Minecraft revolutionized online gaming when it appeared in 2011, and it’s still going strong in 2018. But the venerable construction-based title has been joined by a range of games with a similar theme: allowing kids to express their creativity instead of blowing away enemies.

Take Roblox, for example. One of the genuine gaming triumphs of 2018, Roblox has clunky graphics, but that doesn’t matter. It has the same game-making and world-constructing dynamics. And it’s pretty much totally free, which is why the game has attracted a cult following this year.

However, parents should note that some Roblox mini-games have fairly adult themes – with gore and violence sometimes (definitely not always) involved. So parental supervision is advised.

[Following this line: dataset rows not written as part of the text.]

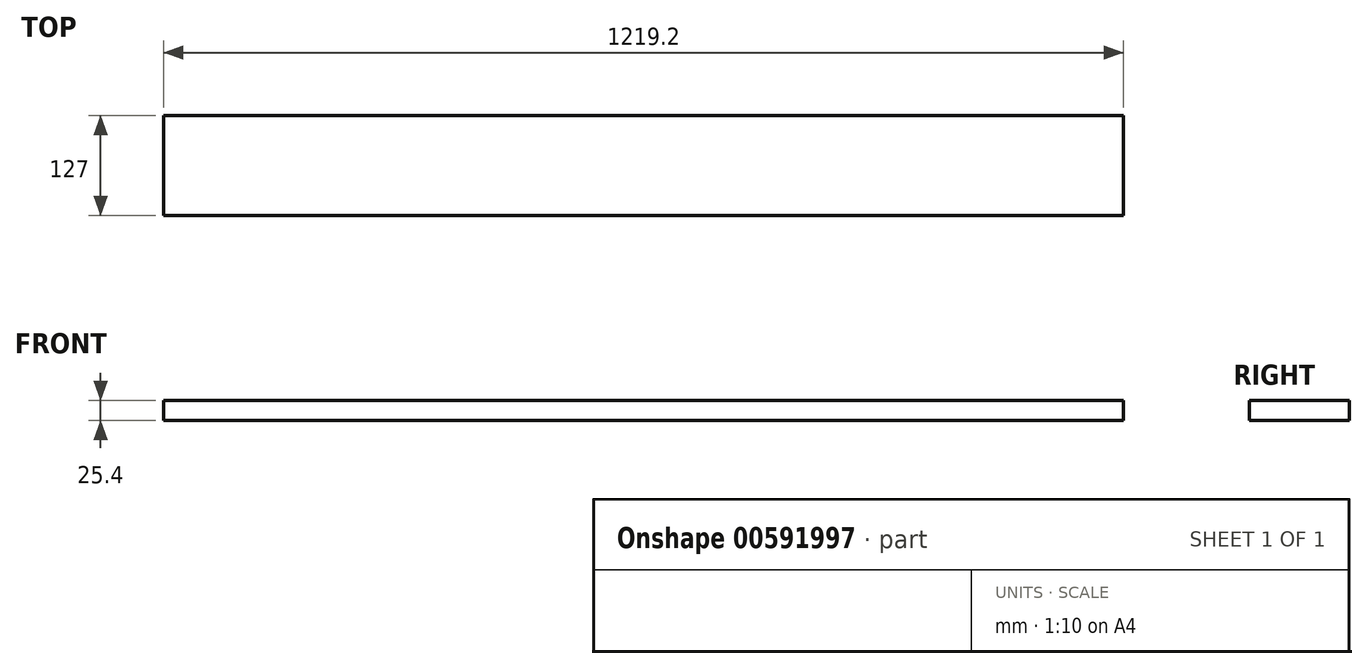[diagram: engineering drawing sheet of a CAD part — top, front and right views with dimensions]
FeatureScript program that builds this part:
annotation { "Feature Type Name" : "Feature", "Feature Type Description" : "" }
export const myFeature = defineFeature(function(context is Context, id is Id, definition is map)
    precondition{}
    {
        {
            var Q0;
            Q0=qCreatedBy(makeId("Top.planeOp"),FACE);
            var sketch = newSketch(context, id + "F0", { "sketchPlane" : qUnion([Q0])});
            skLineSegment(sketch, "E0.bottom", {"start": v(-523.99, -177.15) * mm, "end": v(695.21, -177.15) * mm});
            skLineSegment(sketch, "E0.top", {"start": v(-523.99, -304.15) * mm, "end": v(695.21, -304.15) * mm});
            skLineSegment(sketch, "E0.left", {"start": v(-523.99, -177.15) * mm, "end": v(-523.99, -304.15) * mm});
            skLineSegment(sketch, "E0.right", {"start": v(695.21, -177.15) * mm, "end": v(695.21, -304.15) * mm});
            skSolve(sketch);
        }
        {
            var Q0;
            Q0=makeQuery(id+"F0.imprint","IMPRINT",FACE,{"disambiguationData":[TD([[makeQuery(id+"F0.imprint","IMPRINT",EDGE,{"derivedFrom":sQuery(id+"F0.wireOp",EDGE,"E0.bottom")}),-1.0]])]});
            extrude(context, id + "F1", {"entities" : qUnion([Q0]), "depth" : 25.4 * mm, "offsetDistance" : 25.4 * mm});
        }
    });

4. Kid to Kid YouTube marketing has really taken off

A few years ago, advertisers had a relatively simple task. To sell a toy or game, they just had to come up with a tagline, some eye-catching content and spread the word via TV, SEO, and other tried and trusted marketing forums.

But 2018 has shown that marketing is getting younger, and weirder. Now, YouTube is full of videos where kids review products designed for kids, attracting millions of hits. For example, Ryan from RyanToysReview earned around $22 million in 2017-2018.

It seems like kids just love watching people like them grappling with slime or Nerf guns, not to mention video games. And this is radically changing the way toy makers engage with their customers.

5. Parental controls are harder than ever to police

We all know that kids hate having barriers placed in front of them. And we also know that the internet is full of content that parents would rather their kids didn’t see. That’s why Apple introduced a snazzy new set of parental controls for their iPhone X in 2018. And it’s also why kids immediately set about dismantling them.

After setting up acceptable Netflix watching schedules, or access to Facebook, parents started to find that they were totally irrelevant. By diving deep into the iPhone’s settings, kids quickly found workarounds, whatever parents tried to do.

The lesson? Apart from the need to chat about the right way to use the web, it’s obvious that kids are going to be exposed to online nasties like malware or ransomware. So installing a good VPN is essential.

6. Cybercriminals are targeting kids’ games

Another key takeaway from 2018 is that criminals will do whatever it takes to disseminate their Trojans and worms. Early in the year, researchers announced that they had discovered a wide range of children’s games on Google Play which turned out to be infected with adult-oriented malware.

Others were more subtle, trying to entice kids to enter personal details, find their parents’ credit cards, and sign up for services which resulted in malware injections.

No kidding – expect more developments in 2019

As we’ve seen, 2018 has been a busy one in the world of children’s tech. On one hand, new games have offered constructive alternatives to violence, and kids have become empowered to control the marketing of their products.

But on the other hand, it’s clear that young web users are subjected to a battery of threats. So take note of the cybersecurity tips included in this list, and make sure your child is safe and sound while they explore the online world in 2019.


  1. Parental controls aren’t necessarily that hard to police, when it comes to games. It’s just that a number of parents of today’s generation aren’t really looking into them when they probably should. For instance, there are website blockers for PC gaming, and most video game consoles have parental control settings.

    And I’m pretty sure Internet scams were a lot worse back in the 90s and early 2000s than it is now. The Internet wasn’t as structured back then as it is now, and there wasn’t such thing as “free antivirus software” back then which made computers vulnerable to receiving viruses.

    If anything, I’d say children’s use of technology has vastly improved far beyond what this article implies. It’s easy to overlook the positives (like better parental controls and better scam mitigations), because there tends to be a bit of survivorship bias in the recording of data; that is, there tends to be a higher tendency of people reporting the negatives than talking about the positives.